§ **Records for the exercise**:
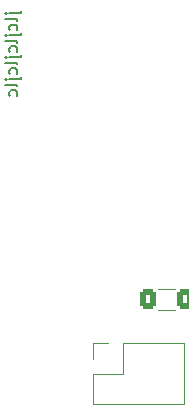
<source format=gbr>
G04 #@! TF.GenerationSoftware,KiCad,Pcbnew,(6.99.0-2452-gdb4f2d9dd8)*
G04 #@! TF.CreationDate,2022-08-02T13:39:31-05:00*
G04 #@! TF.ProjectId,RB,52422e6b-6963-4616-945f-706362585858,rev?*
G04 #@! TF.SameCoordinates,Original*
G04 #@! TF.FileFunction,Legend,Bot*
G04 #@! TF.FilePolarity,Positive*
%FSLAX46Y46*%
G04 Gerber Fmt 4.6, Leading zero omitted, Abs format (unit mm)*
G04 Created by KiCad (PCBNEW (6.99.0-2452-gdb4f2d9dd8)) date 2022-08-02 13:39:31*
%MOMM*%
%LPD*%
G01*
G04 APERTURE LIST*
G04 Aperture macros list*
%AMRoundRect*
0 Rectangle with rounded corners*
0 $1 Rounding radius*
0 $2 $3 $4 $5 $6 $7 $8 $9 X,Y pos of 4 corners*
0 Add a 4 corners polygon primitive as box body*
4,1,4,$2,$3,$4,$5,$6,$7,$8,$9,$2,$3,0*
0 Add four circle primitives for the rounded corners*
1,1,$1+$1,$2,$3*
1,1,$1+$1,$4,$5*
1,1,$1+$1,$6,$7*
1,1,$1+$1,$8,$9*
0 Add four rect primitives between the rounded corners*
20,1,$1+$1,$2,$3,$4,$5,0*
20,1,$1+$1,$4,$5,$6,$7,0*
20,1,$1+$1,$6,$7,$8,$9,0*
20,1,$1+$1,$8,$9,$2,$3,0*%
G04 Aperture macros list end*
%ADD10C,0.150000*%
%ADD11C,0.120000*%
%ADD12R,1.800000X1.800000*%
%ADD13C,1.800000*%
%ADD14R,1.700000X1.700000*%
%ADD15O,1.700000X1.700000*%
%ADD16RoundRect,0.250000X0.400000X0.625000X-0.400000X0.625000X-0.400000X-0.625000X0.400000X-0.625000X0*%
G04 APERTURE END LIST*
D10*
X188480714Y-76883809D02*
X189337857Y-76883809D01*
X189337857Y-76883809D02*
X189433095Y-76836190D01*
X189433095Y-76836190D02*
X189480714Y-76740952D01*
X189480714Y-76740952D02*
X189480714Y-76693333D01*
X188147380Y-76883809D02*
X188195000Y-76836190D01*
X188195000Y-76836190D02*
X188242619Y-76883809D01*
X188242619Y-76883809D02*
X188195000Y-76931428D01*
X188195000Y-76931428D02*
X188147380Y-76883809D01*
X188147380Y-76883809D02*
X188242619Y-76883809D01*
X189147380Y-77502856D02*
X189099761Y-77407618D01*
X189099761Y-77407618D02*
X189004523Y-77359999D01*
X189004523Y-77359999D02*
X188147380Y-77359999D01*
X189099761Y-78312380D02*
X189147380Y-78217142D01*
X189147380Y-78217142D02*
X189147380Y-78026666D01*
X189147380Y-78026666D02*
X189099761Y-77931428D01*
X189099761Y-77931428D02*
X189052142Y-77883809D01*
X189052142Y-77883809D02*
X188956904Y-77836190D01*
X188956904Y-77836190D02*
X188671190Y-77836190D01*
X188671190Y-77836190D02*
X188575952Y-77883809D01*
X188575952Y-77883809D02*
X188528333Y-77931428D01*
X188528333Y-77931428D02*
X188480714Y-78026666D01*
X188480714Y-78026666D02*
X188480714Y-78217142D01*
X188480714Y-78217142D02*
X188528333Y-78312380D01*
X188480714Y-78740952D02*
X189337857Y-78740952D01*
X189337857Y-78740952D02*
X189433095Y-78693333D01*
X189433095Y-78693333D02*
X189480714Y-78598095D01*
X189480714Y-78598095D02*
X189480714Y-78550476D01*
X188147380Y-78740952D02*
X188195000Y-78693333D01*
X188195000Y-78693333D02*
X188242619Y-78740952D01*
X188242619Y-78740952D02*
X188195000Y-78788571D01*
X188195000Y-78788571D02*
X188147380Y-78740952D01*
X188147380Y-78740952D02*
X188242619Y-78740952D01*
X189147380Y-79359999D02*
X189099761Y-79264761D01*
X189099761Y-79264761D02*
X189004523Y-79217142D01*
X189004523Y-79217142D02*
X188147380Y-79217142D01*
X189099761Y-80169523D02*
X189147380Y-80074285D01*
X189147380Y-80074285D02*
X189147380Y-79883809D01*
X189147380Y-79883809D02*
X189099761Y-79788571D01*
X189099761Y-79788571D02*
X189052142Y-79740952D01*
X189052142Y-79740952D02*
X188956904Y-79693333D01*
X188956904Y-79693333D02*
X188671190Y-79693333D01*
X188671190Y-79693333D02*
X188575952Y-79740952D01*
X188575952Y-79740952D02*
X188528333Y-79788571D01*
X188528333Y-79788571D02*
X188480714Y-79883809D01*
X188480714Y-79883809D02*
X188480714Y-80074285D01*
X188480714Y-80074285D02*
X188528333Y-80169523D01*
X188480714Y-80598095D02*
X189337857Y-80598095D01*
X189337857Y-80598095D02*
X189433095Y-80550476D01*
X189433095Y-80550476D02*
X189480714Y-80455238D01*
X189480714Y-80455238D02*
X189480714Y-80407619D01*
X188147380Y-80598095D02*
X188195000Y-80550476D01*
X188195000Y-80550476D02*
X188242619Y-80598095D01*
X188242619Y-80598095D02*
X188195000Y-80645714D01*
X188195000Y-80645714D02*
X188147380Y-80598095D01*
X188147380Y-80598095D02*
X188242619Y-80598095D01*
X189147380Y-81217142D02*
X189099761Y-81121904D01*
X189099761Y-81121904D02*
X189004523Y-81074285D01*
X189004523Y-81074285D02*
X188147380Y-81074285D01*
X189099761Y-82026666D02*
X189147380Y-81931428D01*
X189147380Y-81931428D02*
X189147380Y-81740952D01*
X189147380Y-81740952D02*
X189099761Y-81645714D01*
X189099761Y-81645714D02*
X189052142Y-81598095D01*
X189052142Y-81598095D02*
X188956904Y-81550476D01*
X188956904Y-81550476D02*
X188671190Y-81550476D01*
X188671190Y-81550476D02*
X188575952Y-81598095D01*
X188575952Y-81598095D02*
X188528333Y-81645714D01*
X188528333Y-81645714D02*
X188480714Y-81740952D01*
X188480714Y-81740952D02*
X188480714Y-81931428D01*
X188480714Y-81931428D02*
X188528333Y-82026666D01*
X188480714Y-82455238D02*
X189337857Y-82455238D01*
X189337857Y-82455238D02*
X189433095Y-82407619D01*
X189433095Y-82407619D02*
X189480714Y-82312381D01*
X189480714Y-82312381D02*
X189480714Y-82264762D01*
X188147380Y-82455238D02*
X188195000Y-82407619D01*
X188195000Y-82407619D02*
X188242619Y-82455238D01*
X188242619Y-82455238D02*
X188195000Y-82502857D01*
X188195000Y-82502857D02*
X188147380Y-82455238D01*
X188147380Y-82455238D02*
X188242619Y-82455238D01*
X189147380Y-83074285D02*
X189099761Y-82979047D01*
X189099761Y-82979047D02*
X189004523Y-82931428D01*
X189004523Y-82931428D02*
X188147380Y-82931428D01*
X189099761Y-83883809D02*
X189147380Y-83788571D01*
X189147380Y-83788571D02*
X189147380Y-83598095D01*
X189147380Y-83598095D02*
X189099761Y-83502857D01*
X189099761Y-83502857D02*
X189052142Y-83455238D01*
X189052142Y-83455238D02*
X188956904Y-83407619D01*
X188956904Y-83407619D02*
X188671190Y-83407619D01*
X188671190Y-83407619D02*
X188575952Y-83455238D01*
X188575952Y-83455238D02*
X188528333Y-83502857D01*
X188528333Y-83502857D02*
X188480714Y-83598095D01*
X188480714Y-83598095D02*
X188480714Y-83788571D01*
X188480714Y-83788571D02*
X188528333Y-83883809D01*
D11*
X203270000Y-104800000D02*
X203270000Y-110000000D01*
X198130000Y-104800000D02*
X203270000Y-104800000D01*
X198130000Y-104800000D02*
X198130000Y-107400000D01*
X196860000Y-104800000D02*
X195530000Y-104800000D01*
X195530000Y-104800000D02*
X195530000Y-106130000D01*
X198130000Y-107400000D02*
X195530000Y-107400000D01*
X195530000Y-107400000D02*
X195530000Y-110000000D01*
X195530000Y-110000000D02*
X203270000Y-110000000D01*
X202527064Y-102010000D02*
X201072936Y-102010000D01*
X202527064Y-100190000D02*
X201072936Y-100190000D01*
%LPC*%
D12*
X207199999Y-110239999D03*
D13*
X207200000Y-107700000D03*
D14*
X196859999Y-106129999D03*
D15*
X196859999Y-108669999D03*
X199399999Y-106129999D03*
X199399999Y-108669999D03*
X201939999Y-106129999D03*
X201939999Y-108669999D03*
D16*
X203350000Y-101100000D03*
X200250000Y-101100000D03*
M02*

</source>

§ **Action item**: Please go through the data above and copy every line that has the word "four".

§ **Response**:
0 Add four circle primitives for the rounded corners*
0 Add four rect primitives between the rounded corners*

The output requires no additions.